Stated exercise: Reproduce every one of the following items verbatim, keeping each line unchanged.

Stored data
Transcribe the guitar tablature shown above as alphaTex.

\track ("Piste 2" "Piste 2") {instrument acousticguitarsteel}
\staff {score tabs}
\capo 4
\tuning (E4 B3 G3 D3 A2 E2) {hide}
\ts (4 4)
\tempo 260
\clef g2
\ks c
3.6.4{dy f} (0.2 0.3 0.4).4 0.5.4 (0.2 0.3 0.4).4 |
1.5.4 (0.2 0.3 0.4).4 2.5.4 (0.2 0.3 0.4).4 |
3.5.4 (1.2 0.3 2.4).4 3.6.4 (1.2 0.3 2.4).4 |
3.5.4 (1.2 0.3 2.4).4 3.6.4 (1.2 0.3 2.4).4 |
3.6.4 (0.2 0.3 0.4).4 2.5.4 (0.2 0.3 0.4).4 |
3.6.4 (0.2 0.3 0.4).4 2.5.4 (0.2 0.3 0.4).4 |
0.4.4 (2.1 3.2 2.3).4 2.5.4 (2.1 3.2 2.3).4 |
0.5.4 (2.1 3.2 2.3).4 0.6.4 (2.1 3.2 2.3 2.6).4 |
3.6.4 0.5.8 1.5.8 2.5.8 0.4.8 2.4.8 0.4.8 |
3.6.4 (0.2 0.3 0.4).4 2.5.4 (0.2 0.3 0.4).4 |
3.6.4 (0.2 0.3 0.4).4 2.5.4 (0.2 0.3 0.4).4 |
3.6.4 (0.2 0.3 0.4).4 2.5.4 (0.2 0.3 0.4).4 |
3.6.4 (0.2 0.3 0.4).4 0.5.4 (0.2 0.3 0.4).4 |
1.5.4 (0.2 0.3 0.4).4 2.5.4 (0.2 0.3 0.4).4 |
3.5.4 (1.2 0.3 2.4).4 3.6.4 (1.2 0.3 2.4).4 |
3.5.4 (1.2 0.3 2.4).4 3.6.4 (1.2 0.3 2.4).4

Solved problem:
Transcribe the guitar tablature shown above as alphaTex.

\track ("Piste 2" "Piste 2") {instrument acousticguitarsteel}
\staff {score tabs}
\capo 4
\tuning (E4 B3 G3 D3 A2 E2) {hide}
\ts (4 4)
\tempo 260
\clef g2
\ks c
3.6.4{dy f} (0.2 0.3 0.4).4 0.5.4 (0.2 0.3 0.4).4 |
1.5.4 (0.2 0.3 0.4).4 2.5.4 (0.2 0.3 0.4).4 |
3.5.4 (1.2 0.3 2.4).4 3.6.4 (1.2 0.3 2.4).4 |
3.5.4 (1.2 0.3 2.4).4 3.6.4 (1.2 0.3 2.4).4 |
3.6.4 (0.2 0.3 0.4).4 2.5.4 (0.2 0.3 0.4).4 |
3.6.4 (0.2 0.3 0.4).4 2.5.4 (0.2 0.3 0.4).4 |
0.4.4 (2.1 3.2 2.3).4 2.5.4 (2.1 3.2 2.3).4 |
0.5.4 (2.1 3.2 2.3).4 0.6.4 (2.1 3.2 2.3 2.6).4 |
3.6.4 0.5.8 1.5.8 2.5.8 0.4.8 2.4.8 0.4.8 |
3.6.4 (0.2 0.3 0.4).4 2.5.4 (0.2 0.3 0.4).4 |
3.6.4 (0.2 0.3 0.4).4 2.5.4 (0.2 0.3 0.4).4 |
3.6.4 (0.2 0.3 0.4).4 2.5.4 (0.2 0.3 0.4).4 |
3.6.4 (0.2 0.3 0.4).4 0.5.4 (0.2 0.3 0.4).4 |
1.5.4 (0.2 0.3 0.4).4 2.5.4 (0.2 0.3 0.4).4 |
3.5.4 (1.2 0.3 2.4).4 3.6.4 (1.2 0.3 2.4).4 |
3.5.4 (1.2 0.3 2.4).4 3.6.4 (1.2 0.3 2.4).4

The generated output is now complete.